Shedemei éclata de rire. « Pourquoi ne veux-tu pas le reconnaître, vieille comédienne que tu es ?
— Quoi donc ?
— Que tu es vraiment en rogne contre la Gardienne !
— C’est faux. Je m’inquiète de ce qui risque de se produire sur Harmonie.
— Du calme : ton autresoi est sur place, comme diraient les anges.
— Je ne suis pas un ange.
— Moi non plus, mon amie.
— Je sens du regret dans ta voix.
— Mon travail, c’est le jardin. La terre sous mes pieds me manque.
— Le moment est venu de faire un nouveau tour à la surface ?

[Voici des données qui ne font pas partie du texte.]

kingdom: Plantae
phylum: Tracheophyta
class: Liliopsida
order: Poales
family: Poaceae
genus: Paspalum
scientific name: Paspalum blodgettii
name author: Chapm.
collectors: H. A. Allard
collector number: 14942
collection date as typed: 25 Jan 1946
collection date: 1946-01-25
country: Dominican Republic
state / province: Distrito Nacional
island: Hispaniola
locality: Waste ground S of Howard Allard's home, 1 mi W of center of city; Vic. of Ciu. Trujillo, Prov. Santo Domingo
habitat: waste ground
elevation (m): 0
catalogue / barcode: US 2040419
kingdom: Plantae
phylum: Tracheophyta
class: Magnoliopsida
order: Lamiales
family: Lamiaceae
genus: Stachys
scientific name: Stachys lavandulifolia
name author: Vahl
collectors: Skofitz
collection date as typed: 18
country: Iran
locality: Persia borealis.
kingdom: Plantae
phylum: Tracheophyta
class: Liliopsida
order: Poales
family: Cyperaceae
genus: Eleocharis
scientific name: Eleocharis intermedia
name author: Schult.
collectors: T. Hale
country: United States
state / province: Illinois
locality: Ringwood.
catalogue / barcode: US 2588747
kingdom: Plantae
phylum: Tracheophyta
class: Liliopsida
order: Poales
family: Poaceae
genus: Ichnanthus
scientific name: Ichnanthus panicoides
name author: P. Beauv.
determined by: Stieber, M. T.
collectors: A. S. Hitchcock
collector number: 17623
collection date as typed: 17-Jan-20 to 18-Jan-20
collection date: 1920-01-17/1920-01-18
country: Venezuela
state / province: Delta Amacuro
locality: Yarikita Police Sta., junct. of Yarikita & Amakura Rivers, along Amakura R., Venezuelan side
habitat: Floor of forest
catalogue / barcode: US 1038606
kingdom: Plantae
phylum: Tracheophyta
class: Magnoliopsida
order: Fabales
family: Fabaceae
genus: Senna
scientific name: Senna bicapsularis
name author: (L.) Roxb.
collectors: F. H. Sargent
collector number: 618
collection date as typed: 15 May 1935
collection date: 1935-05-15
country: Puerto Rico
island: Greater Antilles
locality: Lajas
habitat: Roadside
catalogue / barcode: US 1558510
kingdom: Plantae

— Non, dit Shedemei. C’est inutile : rien de ce que j’ai planté la dernière fois ne donnerait encore de mesures intéressantes. Ce serait perdre mon temps et prendre des risques disproportionnés.
— Tu as le droit de t’amuser. Même celle qui porte le manteau du pilote stellaire a le droit de faire certaines choses par pur plaisir.
— En effet, et je n’y manquerai pas. Le moment venu.
— Tu as une volonté d’acier.
— Et un cœur de verre. Froid et fragile. Je vais dormir un peu. Tu pourrais en profiter pour concocter un rêve.
— Les tiens ne te suffisent pas ?
— Je ne parlais pas de moi, mais de Monush.
— Je plaisantais.
— Ah. Eh bien, la prochaine fois, fais-moi un clin d’œil pour m’avertir. » Elle quitta le terminal et alla se coucher.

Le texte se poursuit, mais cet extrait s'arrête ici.